Many is the time that I have written about the multitude of benefits to children of learning to play music. Quite apart from the aesthetic and cultural enhancement of their lives, they learn pretty well all the skills necessary for living a good life. By playing in groups and orchestras they develop self-respect and respect for others. They learn how to submit to direction and still maintain their individuality. They learn co-operation and initiative, how to cope with highs and lows, success and failure, and still come up smiling. They also find that they have learned an international language which will enable them to feel at home in any country of the world where there are other musicians. When they move to a new home they will find among the local musicians an instant source of new friendships. As a last resort, if they are down and out, they can busk on a street corner.

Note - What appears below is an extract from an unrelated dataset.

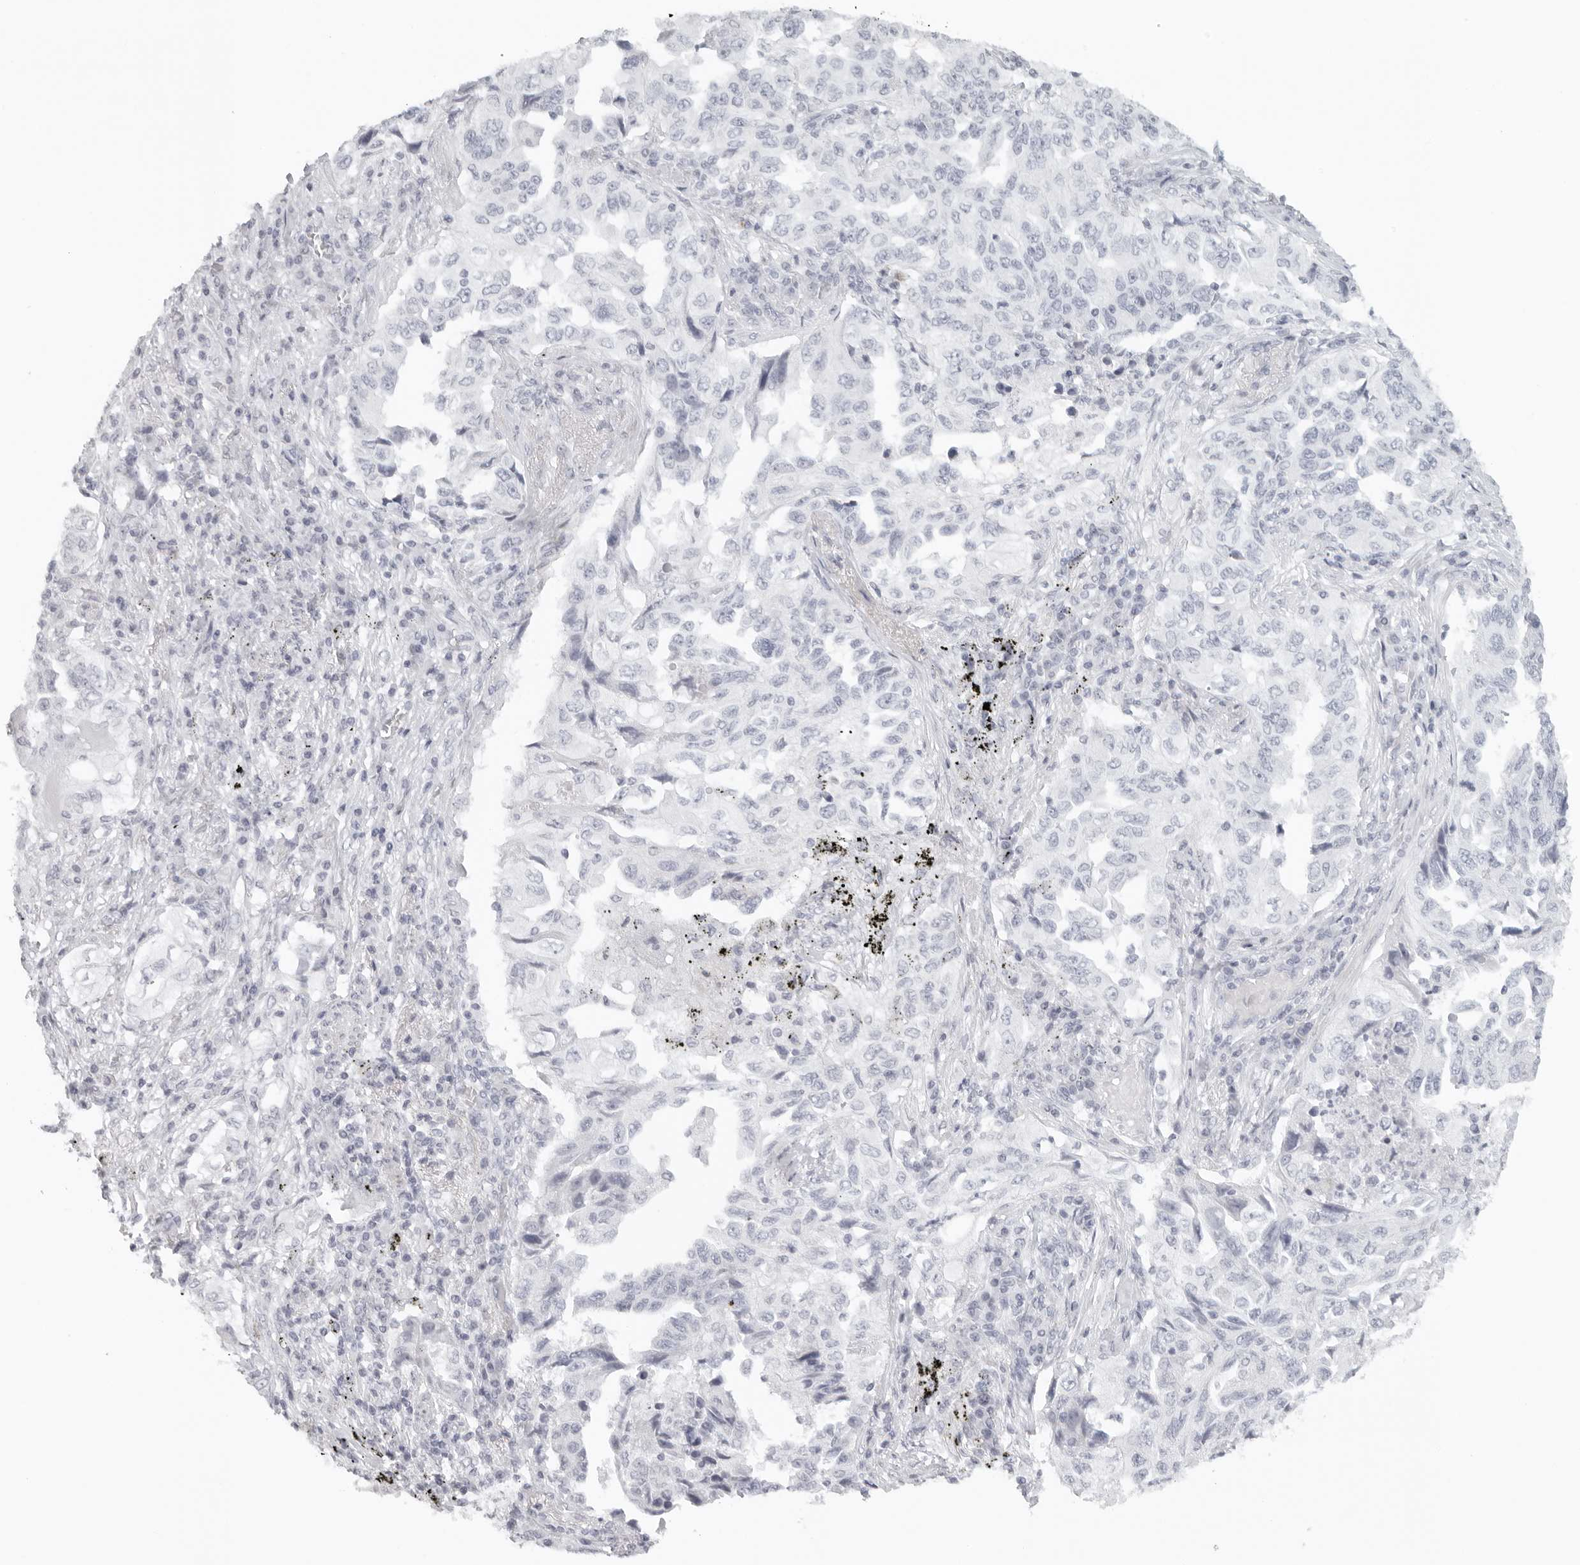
{"staining": {"intensity": "negative", "quantity": "none", "location": "none"}, "tissue": "lung cancer", "cell_type": "Tumor cells", "image_type": "cancer", "snomed": [{"axis": "morphology", "description": "Adenocarcinoma, NOS"}, {"axis": "topography", "description": "Lung"}], "caption": "Immunohistochemistry histopathology image of neoplastic tissue: lung cancer (adenocarcinoma) stained with DAB shows no significant protein positivity in tumor cells.", "gene": "RPS6KC1", "patient": {"sex": "female", "age": 51}}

The latest youth panic in the news is about knife crime, and the government in its effort to be seen to be doing something will no doubt come up with another law which it will be unable to enforce. Yet again they will be answering a negative with another negative.

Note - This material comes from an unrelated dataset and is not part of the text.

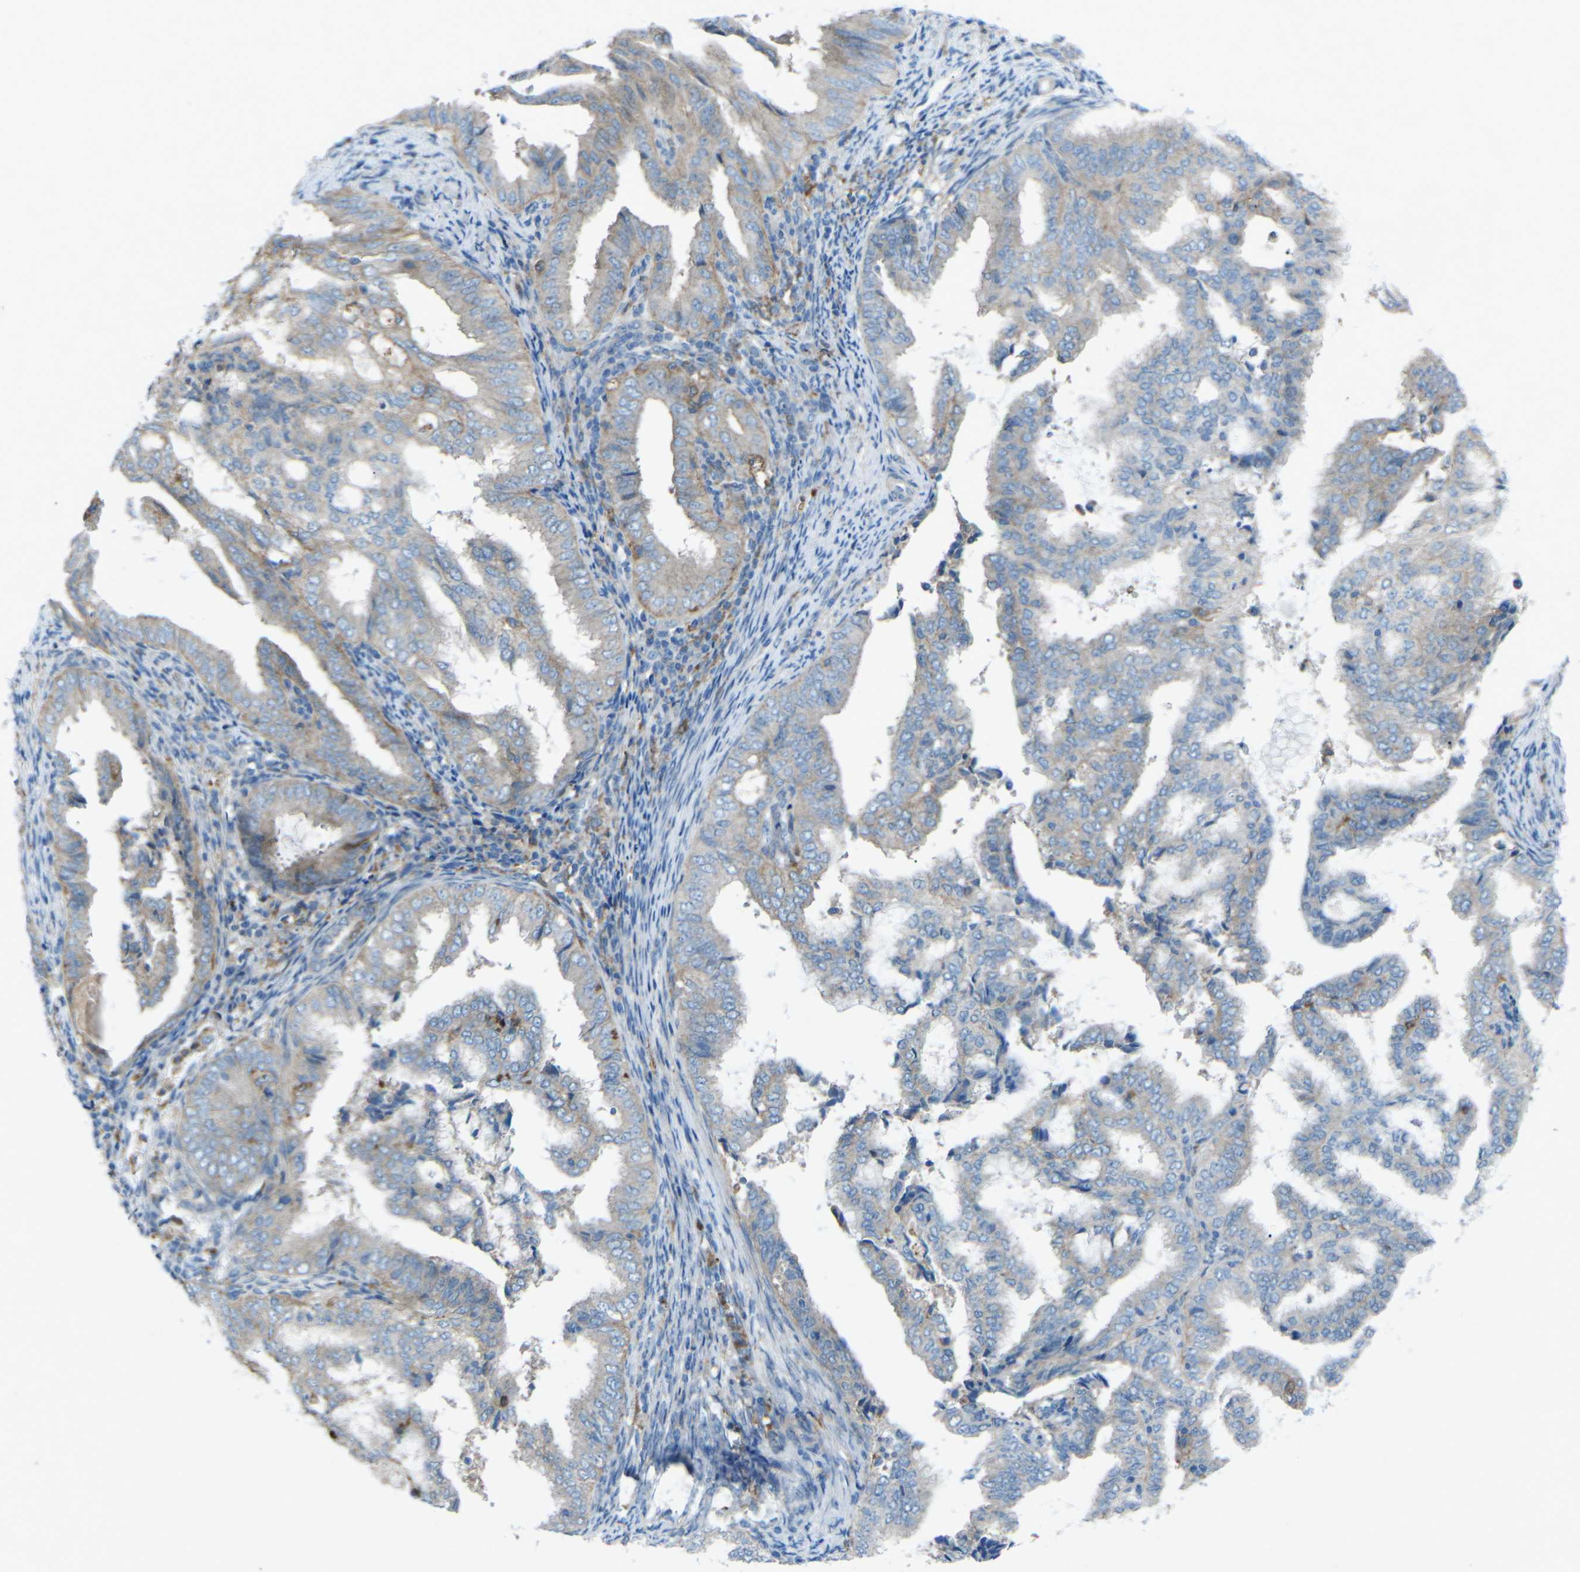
{"staining": {"intensity": "weak", "quantity": "<25%", "location": "cytoplasmic/membranous"}, "tissue": "endometrial cancer", "cell_type": "Tumor cells", "image_type": "cancer", "snomed": [{"axis": "morphology", "description": "Adenocarcinoma, NOS"}, {"axis": "topography", "description": "Endometrium"}], "caption": "Endometrial cancer was stained to show a protein in brown. There is no significant positivity in tumor cells.", "gene": "STK11", "patient": {"sex": "female", "age": 58}}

In Caracas, the capital of Venezuela, there were vast numbers of marginalised young people, much as in our big cities. José Antonio Abreu decided that a good idea to tackle the problem was to get them playing music. The first session involved 11 young musicians and took place in an underground car-park, but the numbers grew rapidly and eventually attracted funding from the state. ‘The State has understood perfectly……that this is a social project’ says José ‘a project for human development’. Now there is a State Foundation for the National System of Youth and Children’s Orchestras which offers lessons and the loan of instruments to hundreds of children. There are academies and orchestras being formed in cities and rural areas all over Venezuela now, and more than 500,000 students have graduated and gone on to pursue careers in music, many of them as teachers in ‘El Sistema’. Simon Rattle has described it as being the most important thing happening in classical music anywhere in the whole world.
At the present count there are more than 57 children’s orchestras, 125 youth orchestras and at least 30 professional adult orchestras – and the numbers are still growing.

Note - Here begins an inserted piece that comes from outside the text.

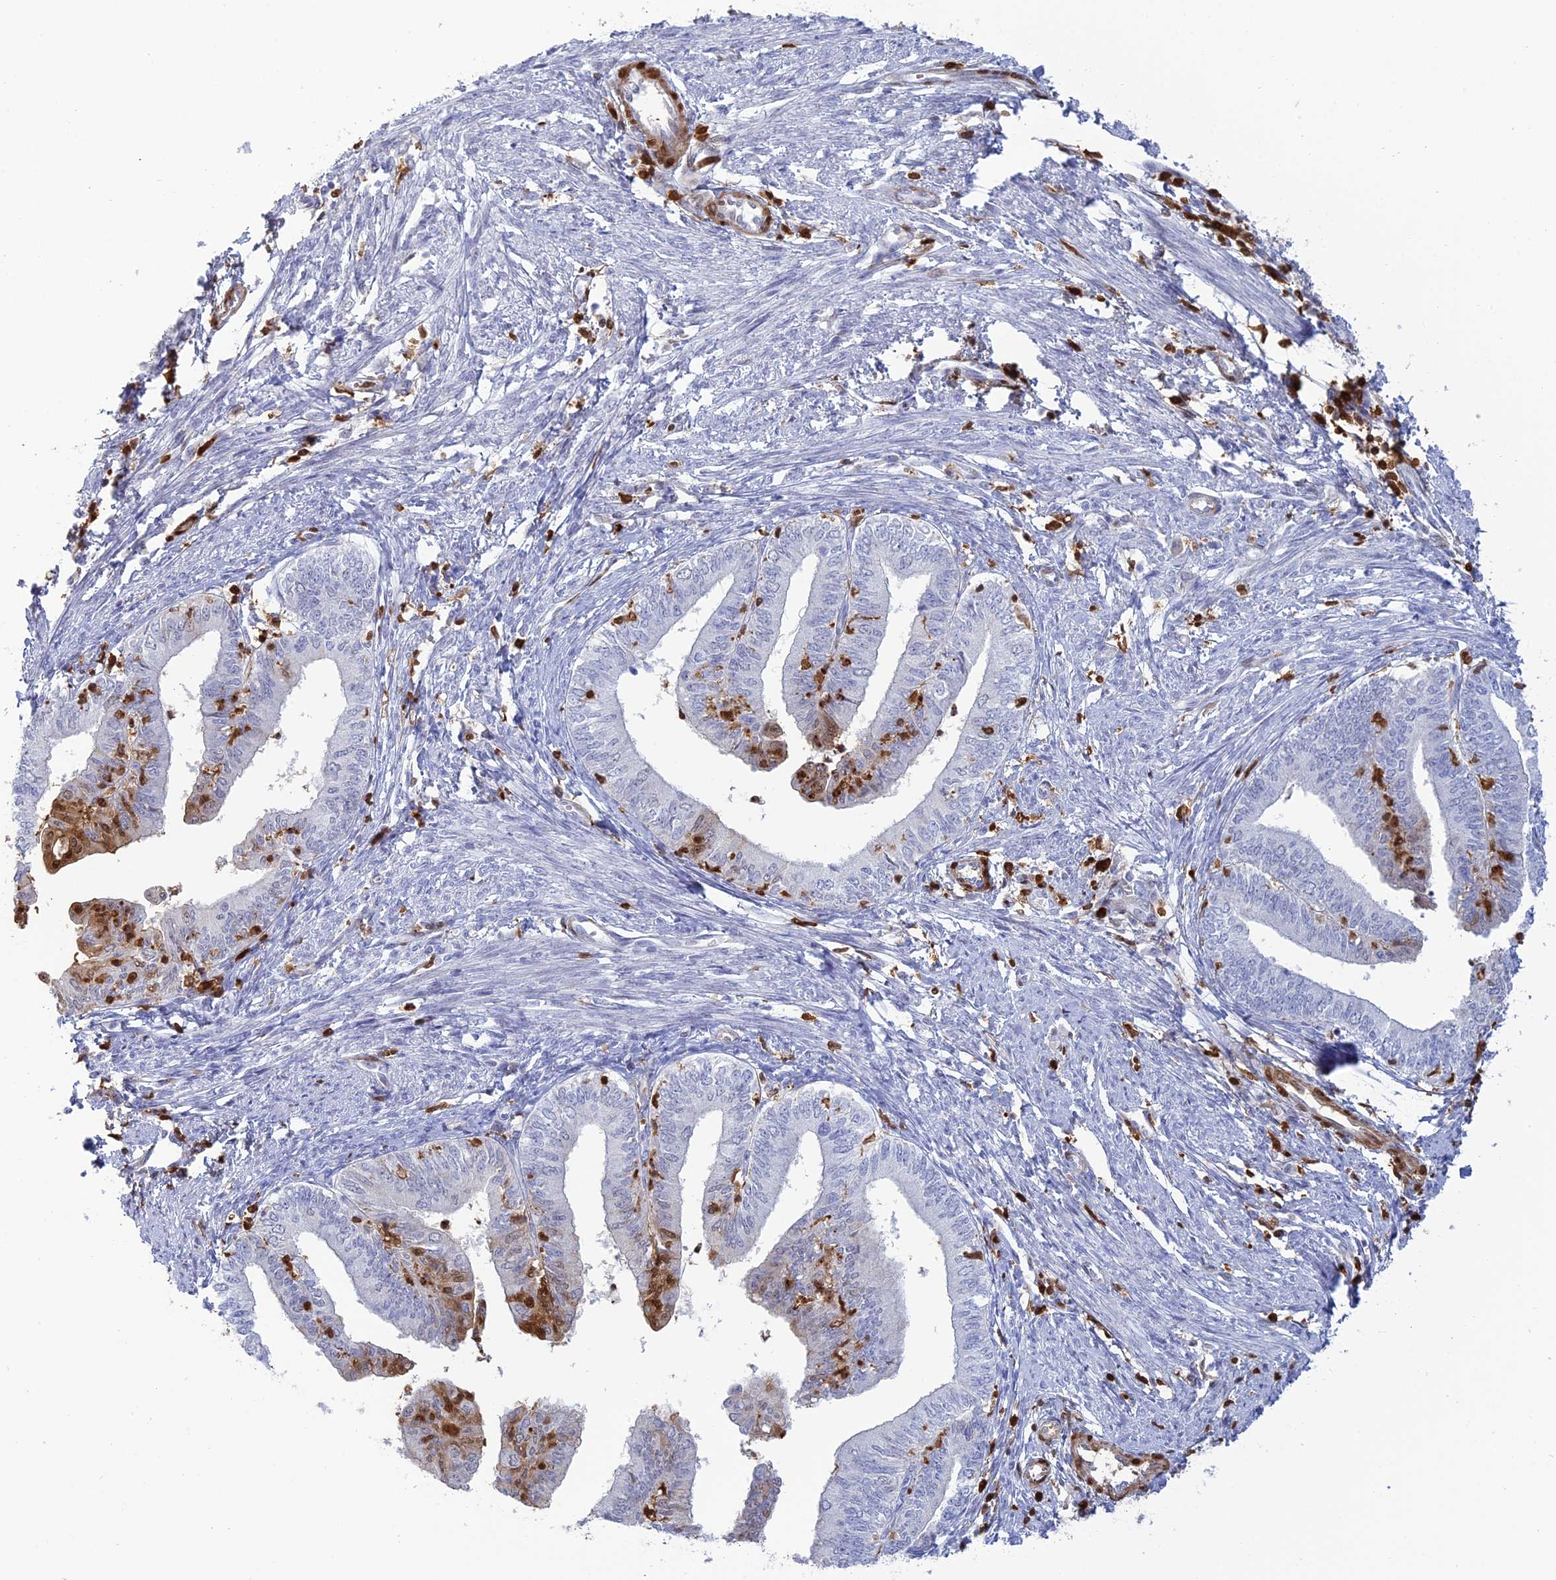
{"staining": {"intensity": "negative", "quantity": "none", "location": "none"}, "tissue": "endometrial cancer", "cell_type": "Tumor cells", "image_type": "cancer", "snomed": [{"axis": "morphology", "description": "Adenocarcinoma, NOS"}, {"axis": "topography", "description": "Endometrium"}], "caption": "IHC image of neoplastic tissue: human adenocarcinoma (endometrial) stained with DAB (3,3'-diaminobenzidine) reveals no significant protein staining in tumor cells.", "gene": "PGBD4", "patient": {"sex": "female", "age": 66}}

How wonderful it would be if (let’s not be too optimistic) a trial project were to take place in a known troubled area such as Hackney, or Plaistow, with absolutely every child being given the opportunity to learn an instrument. Economically it can’t be nearly as expensive as the vast array of law-enforcers, social workers and institutions that are currently trying to stop things happening, rather than making something better happen. Answering negatives with positives is so powerful – I wish people were not so scared of trying it.